### [WHAT IS EXPECTED]
If a line in the entries contains the word "como", list it.

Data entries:
╔══
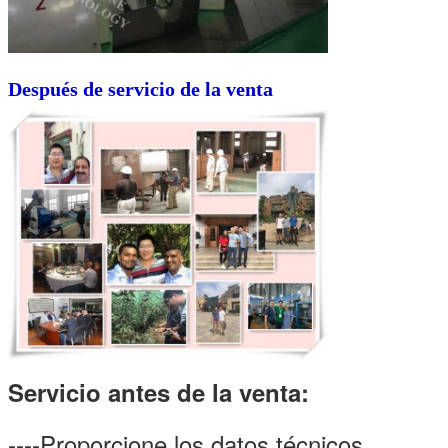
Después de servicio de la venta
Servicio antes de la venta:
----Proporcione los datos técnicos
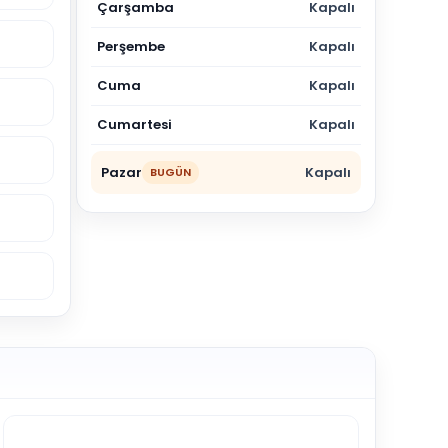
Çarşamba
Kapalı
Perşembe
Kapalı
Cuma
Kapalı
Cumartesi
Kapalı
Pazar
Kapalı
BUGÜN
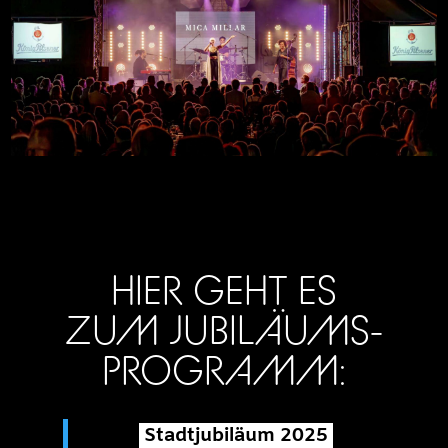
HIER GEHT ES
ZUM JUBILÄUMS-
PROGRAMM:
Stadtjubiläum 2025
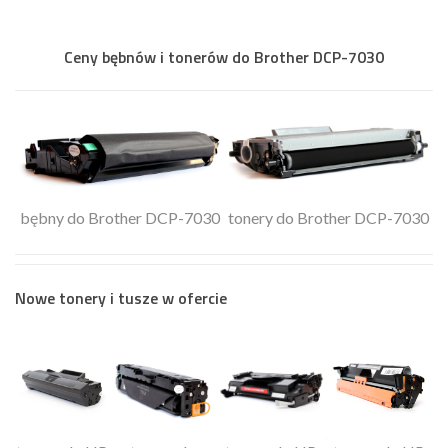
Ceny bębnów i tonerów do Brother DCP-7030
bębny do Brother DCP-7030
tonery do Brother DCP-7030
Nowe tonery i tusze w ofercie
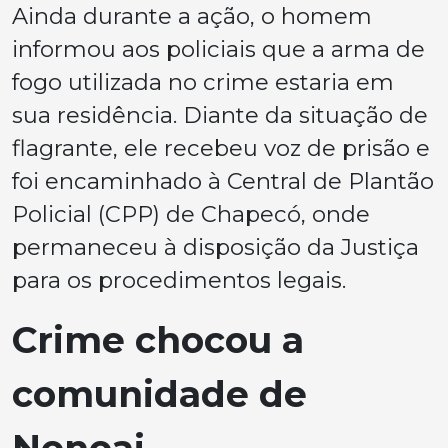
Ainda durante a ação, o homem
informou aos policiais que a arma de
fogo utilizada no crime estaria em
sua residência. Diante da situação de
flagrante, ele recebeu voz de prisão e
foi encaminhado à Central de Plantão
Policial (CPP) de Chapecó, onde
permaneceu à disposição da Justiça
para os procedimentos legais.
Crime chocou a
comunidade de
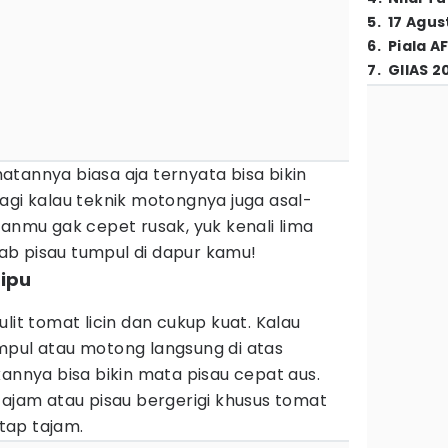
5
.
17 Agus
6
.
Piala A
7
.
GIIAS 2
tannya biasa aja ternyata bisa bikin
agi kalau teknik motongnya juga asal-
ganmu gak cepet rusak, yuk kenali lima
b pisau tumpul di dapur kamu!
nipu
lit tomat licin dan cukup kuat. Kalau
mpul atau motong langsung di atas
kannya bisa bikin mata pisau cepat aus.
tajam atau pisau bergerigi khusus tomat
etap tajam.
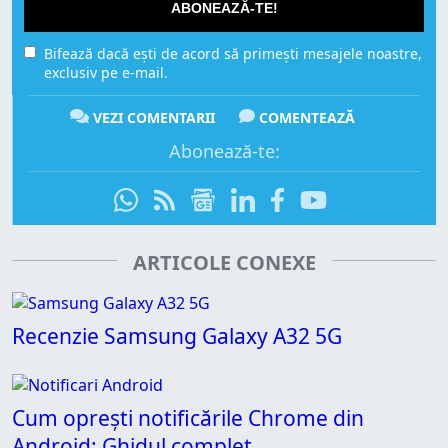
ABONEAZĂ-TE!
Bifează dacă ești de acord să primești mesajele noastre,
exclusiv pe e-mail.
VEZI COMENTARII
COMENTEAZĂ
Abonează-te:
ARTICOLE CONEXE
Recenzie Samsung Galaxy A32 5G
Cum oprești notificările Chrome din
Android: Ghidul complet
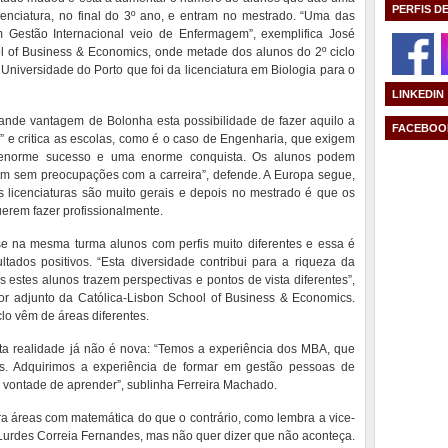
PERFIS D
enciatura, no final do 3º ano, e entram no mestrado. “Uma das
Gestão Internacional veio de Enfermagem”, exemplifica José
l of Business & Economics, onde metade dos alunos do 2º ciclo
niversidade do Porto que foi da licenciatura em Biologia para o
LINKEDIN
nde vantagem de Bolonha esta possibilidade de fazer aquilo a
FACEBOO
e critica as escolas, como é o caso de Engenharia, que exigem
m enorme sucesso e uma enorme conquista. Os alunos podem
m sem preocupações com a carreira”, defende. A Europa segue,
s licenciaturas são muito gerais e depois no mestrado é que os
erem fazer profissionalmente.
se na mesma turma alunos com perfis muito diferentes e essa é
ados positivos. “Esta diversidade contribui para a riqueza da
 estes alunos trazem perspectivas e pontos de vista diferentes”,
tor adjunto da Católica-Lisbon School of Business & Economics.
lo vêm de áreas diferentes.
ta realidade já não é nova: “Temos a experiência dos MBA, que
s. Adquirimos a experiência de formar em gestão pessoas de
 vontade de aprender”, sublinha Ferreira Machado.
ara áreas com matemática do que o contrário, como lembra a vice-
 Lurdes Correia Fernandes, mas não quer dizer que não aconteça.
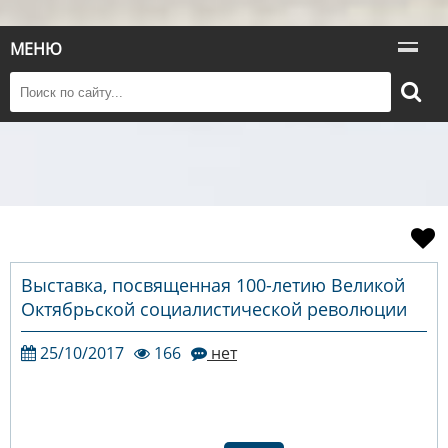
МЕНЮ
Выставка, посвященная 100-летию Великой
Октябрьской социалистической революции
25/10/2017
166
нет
╚══
### [WRITTEN ANSWER]
e critica as escolas, como é o caso de Engenharia, que exigem
ara áreas com matemática do que o contrário, como lembra a vice-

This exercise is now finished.